Lebanon’s Hezbollah has vehemently denied a “fabricated” story by the Wall Street Journal that claimed the assassination on July 30 of the resistance movement's high-ranking commander Fuad Shukr came as a result of "a major security breach in Hezbollah’s internal communications network."
The commander was assassinated in a targeted attack on a building in a congested neighborhood of the southern suburbs of Lebanon’s capital Beirut. The attack was soon claimed by Israel.
On Sunday, the Wall Street Journal claimed that the Hezbollah commander was killed after “a call lured him from his office to his seventh-floor residence, making him an easier target.”
The Journal claimed that it had spoken with a Hezbollah official, who said the Lebanese movement was investigating “the security breach.” It said Hezbollah suspected that “Israel used advanced technology to outmaneuver their countersurveillance system.”
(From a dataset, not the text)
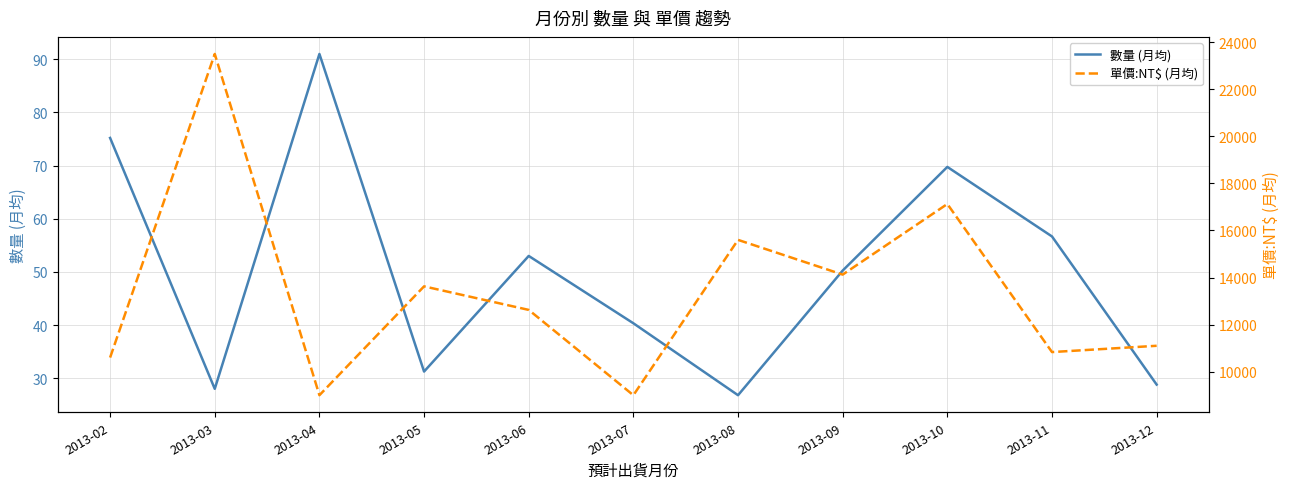

What are all the series names shown in the legend?

數量 (月均), 單價:NT$ (月均)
In a statement on Telegram, Hezbollah said the story published by the Journal was “full of lies.”
“None of the three newspaper correspondents who put their names on the aforementioned article have ever met any Hezbollah officials at all,” Hezbollah said.
“Therefore, the false story from its foundation and the source attributed to it are nothing more than the imagination of its writers.”
The article, Hezbollah said, aimed to spread Israeli propaganda “in the service of the Zionist project.”
Commander Shukr was a longtime trusted friend and close confidant of Hezbollah leader Hassan Nasrallah.
At his funeral ceremony, Nasrallah described the martyrdom of Shukr as a "big loss," but reassured that his loss "will not weaken Hezbollah whatsoever."
The resistance movement has vowed to retaliate against Israel.